Just over 70 percent of a 50-strong sample of transaction attorneys, whose firms advised on three-quarters of initial public offerings (IPO) listed on major U.S. exchanges this year, said the country is losing its attraction as IPO venue of choice.
The simple fact is that as the U.S. regulatory environment has become more restrictive, other global exchanges have become more sophisticated and liquid and therefore have gained market share, said Joshua Ford Bonnie, a partner at Simpson Thacher & Bartlett.
Companies considering an IPO in the United States will have to come to terms with the so-called Dodd-Frank financial reform, which affects among other things the governance and disclosure landscape.
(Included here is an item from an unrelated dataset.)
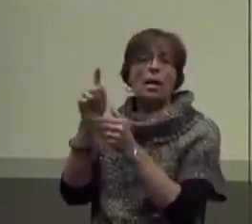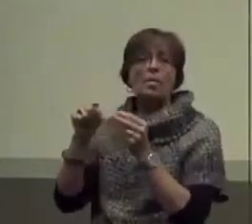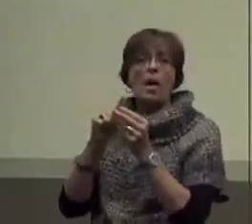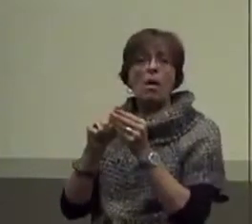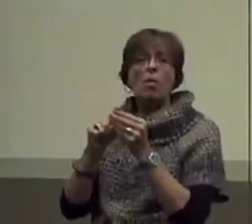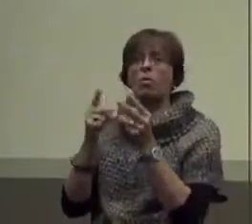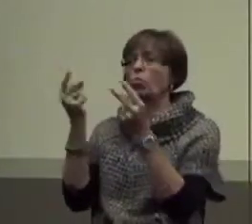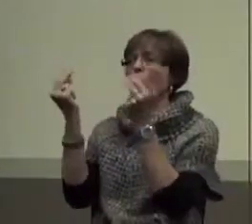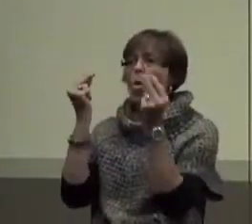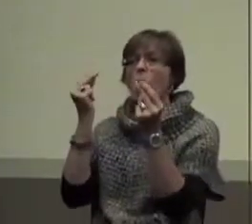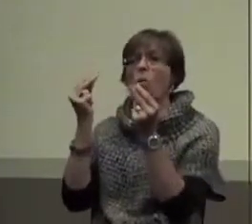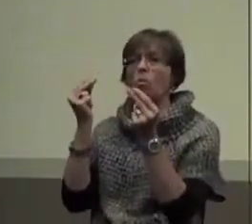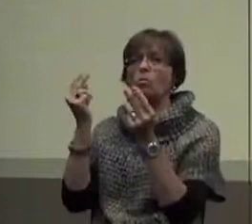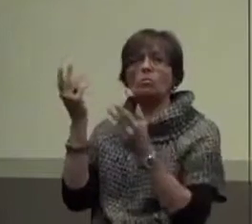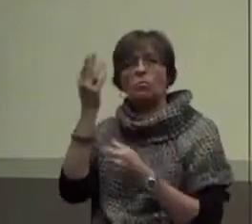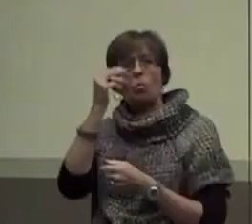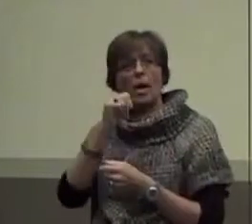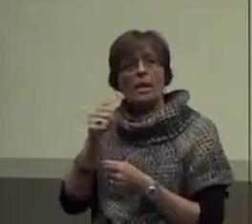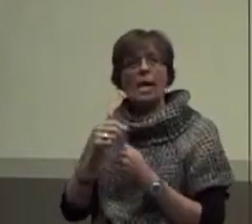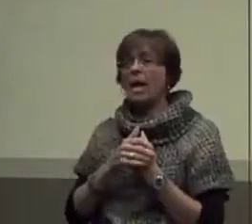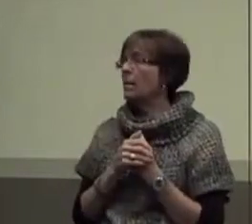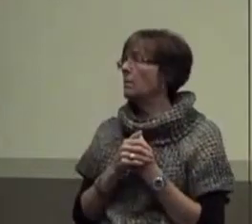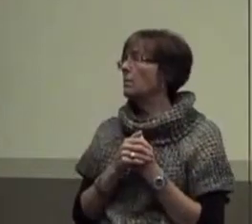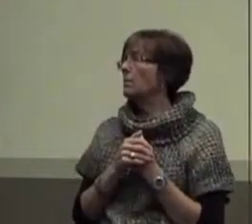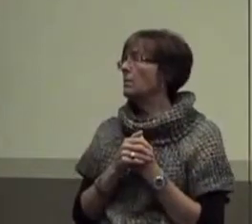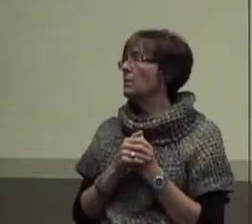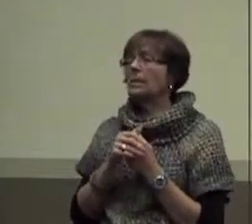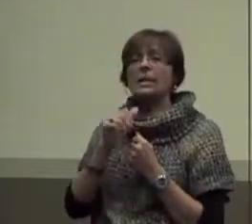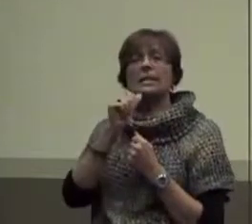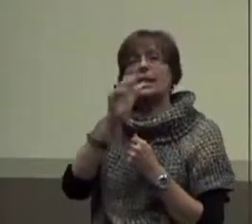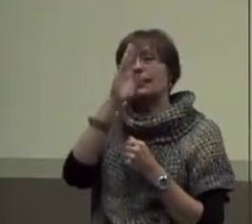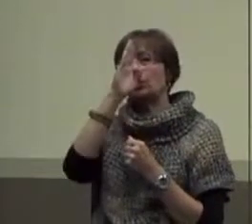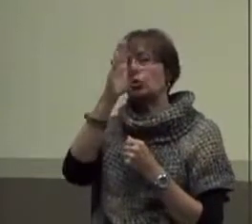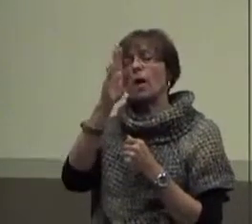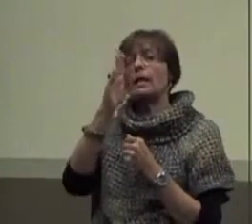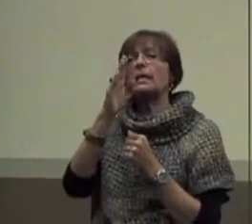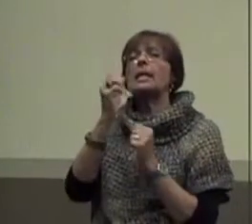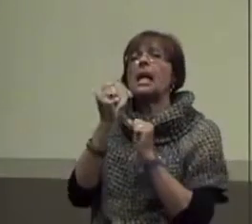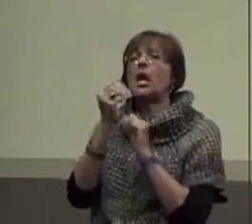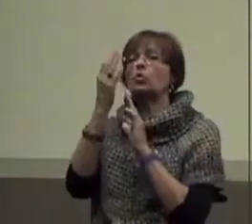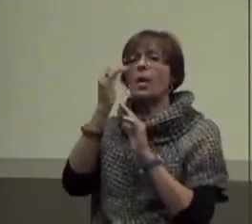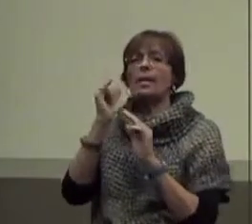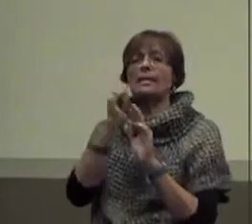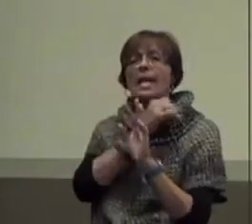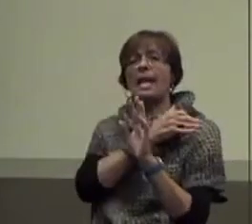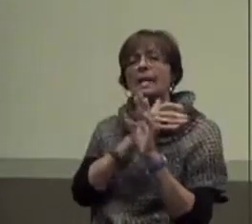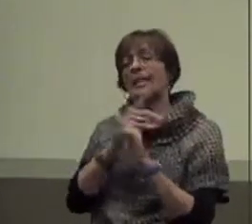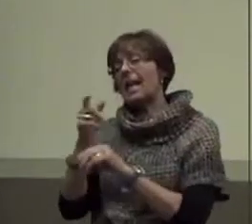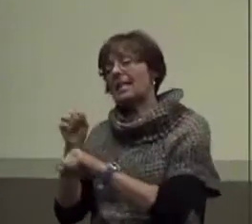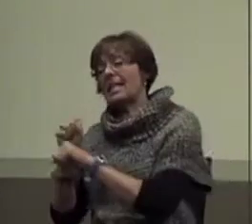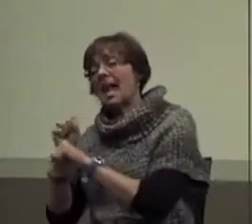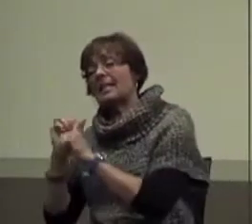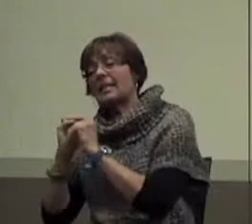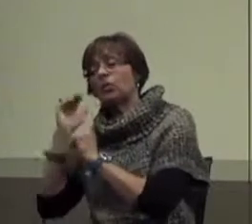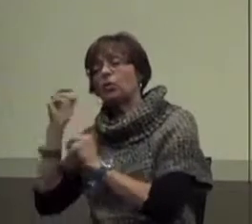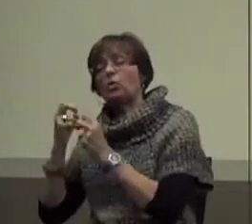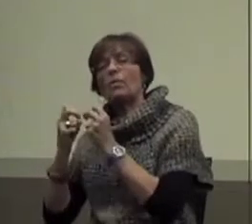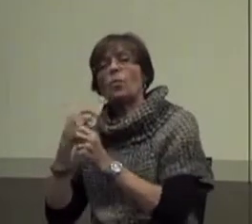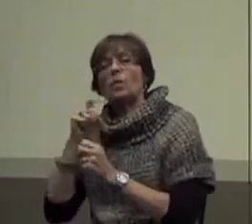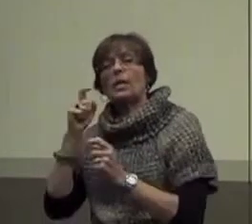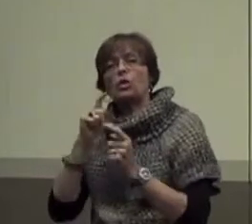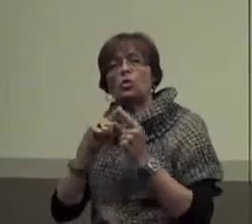Why not? That's interesting, right? No, it doesn't directly address the antecedent, right? Task is too difficult. We need to somehow modify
The new environment aims at reducing systemic risks by establishing claw-back policies and the exposure of corporate fraud through whistleblower protection and incentives.
However, the regulatory regime will not deter Chinese companies, which all the respondents to the KCSA Strategic Communications poll saw as strong drivers of U.S.-based IPO activity in 2011.
We expect that Chinese companies will, at least in the near term, continue to list on U.S. exchanges due to the more clearly defined listing rules and regulations and the perceived stability and prestige of the U.S. markets, said Colin Diamond, partner at law firm White & Case.
Lawyers are also expecting companies based in other emerging economies to contribute to IPO traffic, with 37 and 30 percent of respondents naming Brazil and India respectively as countries that will drive global IPO issuance.
Despite concern over the U.S. position as a global IPO hub, sentiment for next year's IPO market was positive, with 77 percent of those surveyed anticipating a stronger IPO market in 2011.
Private equity-backed companies will dominate the IPO landscape in 2011, according to 74 percent of attorneys surveyed, with technology and life science as the top two sectors driving issuance.